Task 1: Data Ingestion & Transformation

Task 2: Data Lake Architecture

Task 3: SQL Analytics

Task 4: DevOps & CI/CD

Task 5: Communication

Code & Infrastructure

  • ETL Code: tasks/01_data_ingestion_transformation/src/etl/ingest_transactions.py
  • IaC (Terraform): tasks/04_devops_cicd/infra/terraform/
  • CI/CD Workflow: CI/CD Workflow Documentation

Monitoring & Dashboards

  • CloudWatch Dashboard: Namespace Ohpen/ETL
  • Metrics: InputRows, ValidRows, QuarantinedRows, QuarantineRate, DurationSeconds
  • Logs: CloudWatch Logs Insights (namespace: Ohpen/ETL)

Technical Documentation

9. Assumptions & Known Limitations (case study scope)

  • Batch-first ingestion (streaming is an optional upstream extension, not required here).
  • Negative amounts are allowed (withdrawals/refunds); anomaly detection is out of scope.
  • Loop Prevention: Maximum 3 retry attempts per row (attempt_count limit); exact duplicates in quarantine history are auto-condemned.
  • Circuit Breaker: Pipeline halts automatically when >100 same errors occur within 1 hour window; requires human intervention to restart.
  • Condemned Items: Rows exceeding max attempts (≤3 retries allowed, condemned after 3rd failure) or exact duplicates are moved to quarantine/condemned/ with no automatic retries.
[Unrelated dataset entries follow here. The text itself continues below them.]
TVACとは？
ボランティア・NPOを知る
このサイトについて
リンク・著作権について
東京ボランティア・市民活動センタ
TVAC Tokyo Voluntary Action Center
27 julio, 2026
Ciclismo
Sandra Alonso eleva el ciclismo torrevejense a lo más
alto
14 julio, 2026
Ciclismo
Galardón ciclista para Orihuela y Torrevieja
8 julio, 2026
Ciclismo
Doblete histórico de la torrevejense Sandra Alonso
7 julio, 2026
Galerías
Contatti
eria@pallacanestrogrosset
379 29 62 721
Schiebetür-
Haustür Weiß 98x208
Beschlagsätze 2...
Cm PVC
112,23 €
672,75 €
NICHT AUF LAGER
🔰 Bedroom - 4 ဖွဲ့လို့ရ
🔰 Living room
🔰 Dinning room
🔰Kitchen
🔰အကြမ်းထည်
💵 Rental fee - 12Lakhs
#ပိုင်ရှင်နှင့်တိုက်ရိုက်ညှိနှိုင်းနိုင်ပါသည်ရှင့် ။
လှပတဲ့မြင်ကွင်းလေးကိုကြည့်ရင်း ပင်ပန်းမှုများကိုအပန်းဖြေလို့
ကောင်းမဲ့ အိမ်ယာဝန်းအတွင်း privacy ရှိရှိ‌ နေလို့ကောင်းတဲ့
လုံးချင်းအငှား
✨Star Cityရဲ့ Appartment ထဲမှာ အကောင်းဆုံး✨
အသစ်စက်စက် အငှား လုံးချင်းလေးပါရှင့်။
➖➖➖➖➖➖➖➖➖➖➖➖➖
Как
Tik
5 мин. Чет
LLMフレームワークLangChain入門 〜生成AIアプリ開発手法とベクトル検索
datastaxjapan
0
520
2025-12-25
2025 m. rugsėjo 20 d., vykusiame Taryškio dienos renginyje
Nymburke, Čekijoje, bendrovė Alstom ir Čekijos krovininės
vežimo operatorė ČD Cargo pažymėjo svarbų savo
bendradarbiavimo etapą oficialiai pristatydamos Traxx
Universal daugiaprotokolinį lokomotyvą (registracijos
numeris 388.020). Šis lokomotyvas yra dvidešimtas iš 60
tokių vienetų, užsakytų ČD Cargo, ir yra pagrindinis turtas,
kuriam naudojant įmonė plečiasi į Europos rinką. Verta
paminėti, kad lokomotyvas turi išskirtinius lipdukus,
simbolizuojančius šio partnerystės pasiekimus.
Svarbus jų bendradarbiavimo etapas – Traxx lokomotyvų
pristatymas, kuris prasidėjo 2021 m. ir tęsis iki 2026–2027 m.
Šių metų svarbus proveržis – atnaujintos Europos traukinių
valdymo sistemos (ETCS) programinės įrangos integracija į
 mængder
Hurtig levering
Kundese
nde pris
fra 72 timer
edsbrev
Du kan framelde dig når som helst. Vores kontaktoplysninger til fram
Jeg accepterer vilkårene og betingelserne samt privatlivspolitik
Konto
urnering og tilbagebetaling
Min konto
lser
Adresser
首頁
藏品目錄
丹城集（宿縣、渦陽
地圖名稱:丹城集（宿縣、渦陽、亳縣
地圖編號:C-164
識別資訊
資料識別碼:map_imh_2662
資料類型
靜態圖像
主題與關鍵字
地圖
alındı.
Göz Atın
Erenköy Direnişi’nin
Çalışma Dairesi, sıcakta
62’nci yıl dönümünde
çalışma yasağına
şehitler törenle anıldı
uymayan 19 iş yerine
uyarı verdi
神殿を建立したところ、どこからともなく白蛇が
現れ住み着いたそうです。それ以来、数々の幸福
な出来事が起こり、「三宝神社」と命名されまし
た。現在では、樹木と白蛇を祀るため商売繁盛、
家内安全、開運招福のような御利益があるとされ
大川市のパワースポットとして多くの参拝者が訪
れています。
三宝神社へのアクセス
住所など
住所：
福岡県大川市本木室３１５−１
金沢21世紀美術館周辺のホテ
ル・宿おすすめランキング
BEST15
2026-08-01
Human review and approval is required before any reprocessing or deletion.
  • TransactionID Deduplication: Checks Silver layer for existing TransactionID + event_date combinations to prevent duplicate processing across runs (optional feature).
  • Duplicate Detection: Checks quarantine history for exact row_hash matches (not business-key deduplication within processed data).
  • Config separation: we ship a config.yaml template (code currently uses CLI args/env vars).